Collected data
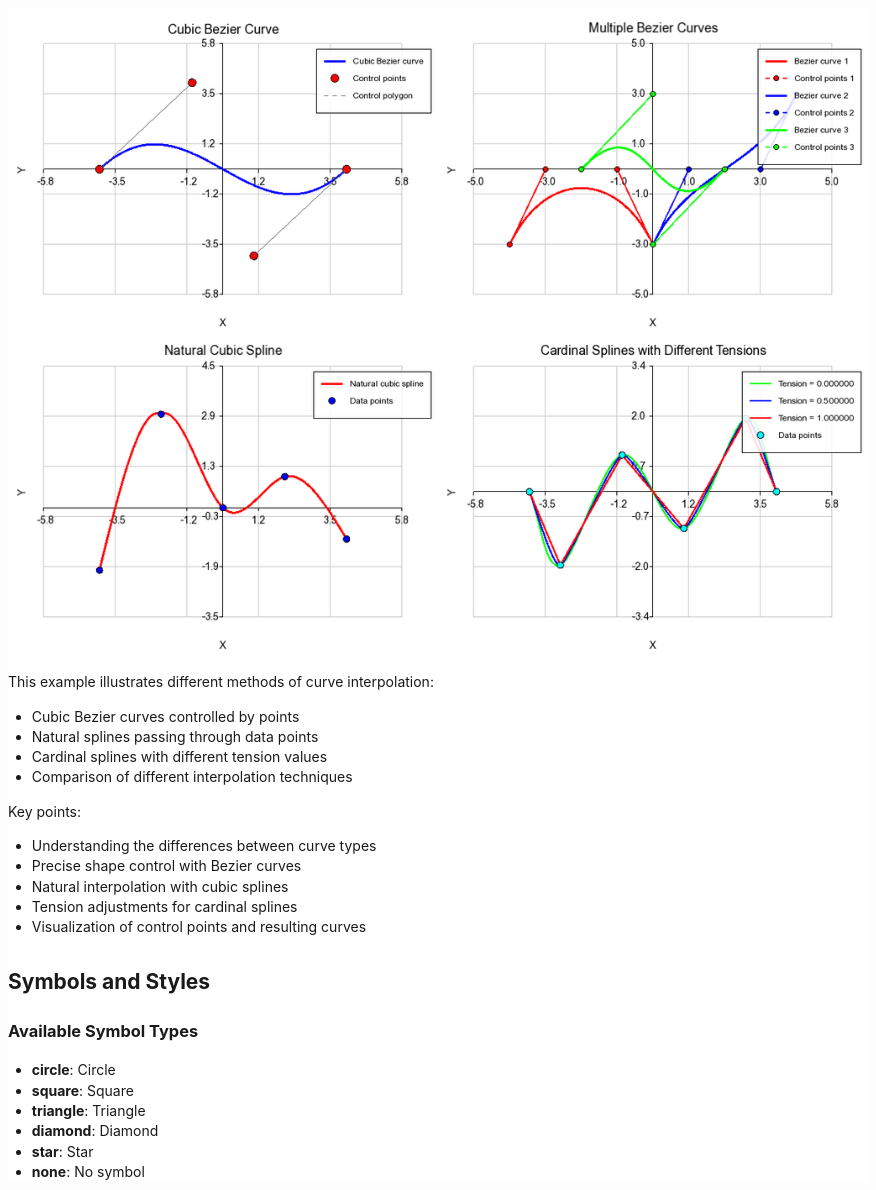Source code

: ![Example 8](example8_bezier_spline.png)

This example illustrates different methods of curve interpolation:
- Cubic Bezier curves controlled by points
- Natural splines passing through data points
- Cardinal splines with different tension values
- Comparison of different interpolation techniques

Key points:
- Understanding the differences between curve types
- Precise shape control with Bezier curves
- Natural interpolation with cubic splines
- Tension adjustments for cardinal splines
- Visualization of control points and resulting curves

## Symbols and Styles

### Available Symbol Types
- **circle**: Circle
- **square**: Square
- **triangle**: Triangle
- **diamond**: Diamond
- **star**: Star
- **none**: No symbol
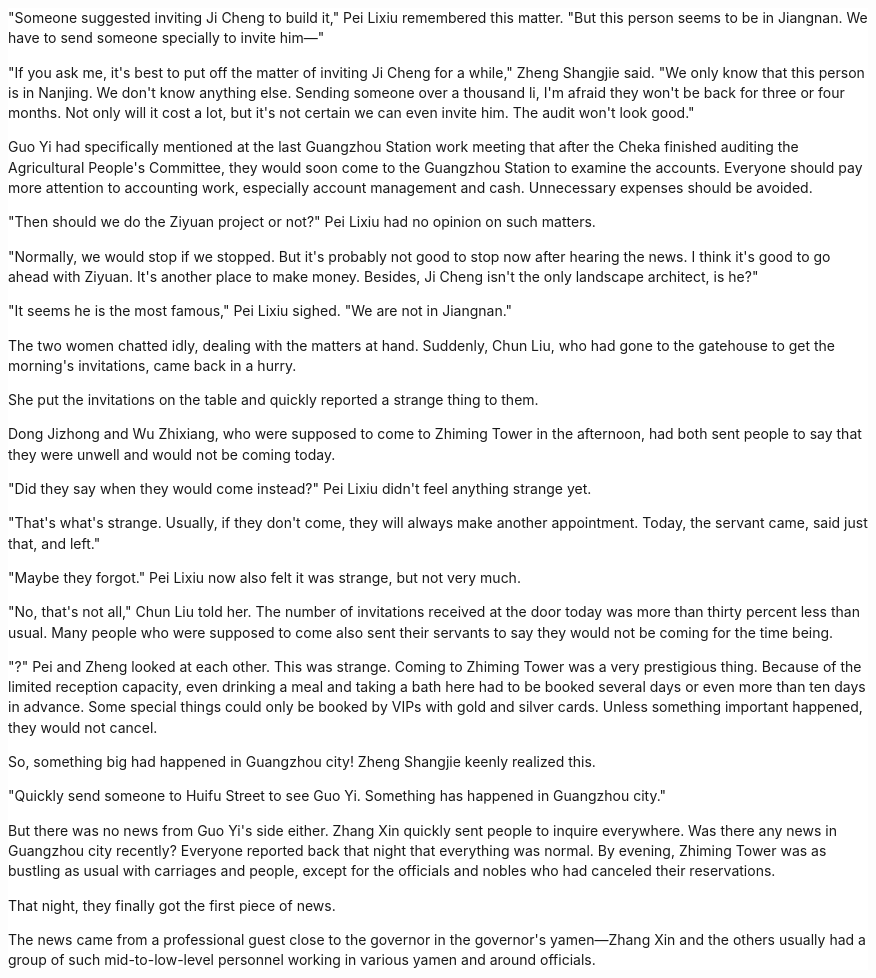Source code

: "Someone suggested inviting Ji Cheng to build it," Pei Lixiu remembered this matter. "But this person seems to be in Jiangnan. We have to send someone specially to invite him—"

"If you ask me, it's best to put off the matter of inviting Ji Cheng for a while," Zheng Shangjie said. "We only know that this person is in Nanjing. We don't know anything else. Sending someone over a thousand li, I'm afraid they won't be back for three or four months. Not only will it cost a lot, but it's not certain we can even invite him. The audit won't look good."

Guo Yi had specifically mentioned at the last Guangzhou Station work meeting that after the Cheka finished auditing the Agricultural People's Committee, they would soon come to the Guangzhou Station to examine the accounts. Everyone should pay more attention to accounting work, especially account management and cash. Unnecessary expenses should be avoided.

"Then should we do the Ziyuan project or not?" Pei Lixiu had no opinion on such matters.

"Normally, we would stop if we stopped. But it's probably not good to stop now after hearing the news. I think it's good to go ahead with Ziyuan. It's another place to make money. Besides, Ji Cheng isn't the only landscape architect, is he?"

"It seems he is the most famous," Pei Lixiu sighed. "We are not in Jiangnan."

The two women chatted idly, dealing with the matters at hand. Suddenly, Chun Liu, who had gone to the gatehouse to get the morning's invitations, came back in a hurry.

She put the invitations on the table and quickly reported a strange thing to them.

Dong Jizhong and Wu Zhixiang, who were supposed to come to Zhiming Tower in the afternoon, had both sent people to say that they were unwell and would not be coming today.

"Did they say when they would come instead?" Pei Lixiu didn't feel anything strange yet.

"That's what's strange. Usually, if they don't come, they will always make another appointment. Today, the servant came, said just that, and left."

"Maybe they forgot." Pei Lixiu now also felt it was strange, but not very much.

"No, that's not all," Chun Liu told her. The number of invitations received at the door today was more than thirty percent less than usual. Many people who were supposed to come also sent their servants to say they would not be coming for the time being.

"?" Pei and Zheng looked at each other. This was strange. Coming to Zhiming Tower was a very prestigious thing. Because of the limited reception capacity, even drinking a meal and taking a bath here had to be booked several days or even more than ten days in advance. Some special things could only be booked by VIPs with gold and silver cards. Unless something important happened, they would not cancel.

So, something big had happened in Guangzhou city! Zheng Shangjie keenly realized this.

"Quickly send someone to Huifu Street to see Guo Yi. Something has happened in Guangzhou city."

But there was no news from Guo Yi's side either. Zhang Xin quickly sent people to inquire everywhere. Was there any news in Guangzhou city recently? Everyone reported back that night that everything was normal. By evening, Zhiming Tower was as bustling as usual with carriages and people, except for the officials and nobles who had canceled their reservations.

That night, they finally got the first piece of news.

The news came from a professional guest close to the governor in the governor's yamen—Zhang Xin and the others usually had a group of such mid-to-low-level personnel working in various yamen and around officials.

INSTRUCTIONS FOR THE TASK = Copy the rows from the beginning through the line containing "ask me, it's", substituting "Source text" for "Source code" and changing nothing else. Omit the pictures.

WRITTEN SOLUTION =
Source text

: ![Example 8](example8_bezier_spline.png)

This example illustrates different methods of curve interpolation:
- Cubic Bezier curves controlled by points
- Natural splines passing through data points
- Cardinal splines with different tension values
- Comparison of different interpolation techniques

Key points:
- Understanding the differences between curve types
- Precise shape control with Bezier curves
- Natural interpolation with cubic splines
- Tension adjustments for cardinal splines
- Visualization of control points and resulting curves

## Symbols and Styles

### Available Symbol Types
- **circle**: Circle
- **square**: Square
- **triangle**: Triangle
- **diamond**: Diamond
- **star**: Star
- **none**: No symbol
Source text

: "Someone suggested inviting Ji Cheng to build it," Pei Lixiu remembered this matter. "But this person seems to be in Jiangnan. We have to send someone specially to invite him—"

"If you ask me, it's best to put off the matter of inviting Ji Cheng for a while," Zheng Shangjie said. "We only know that this person is in Nanjing. We don't know anything else. Sending someone over a thousand li, I'm afraid they won't be back for three or four months. Not only will it cost a lot, but it's not certain we can even invite him. The audit won't look good."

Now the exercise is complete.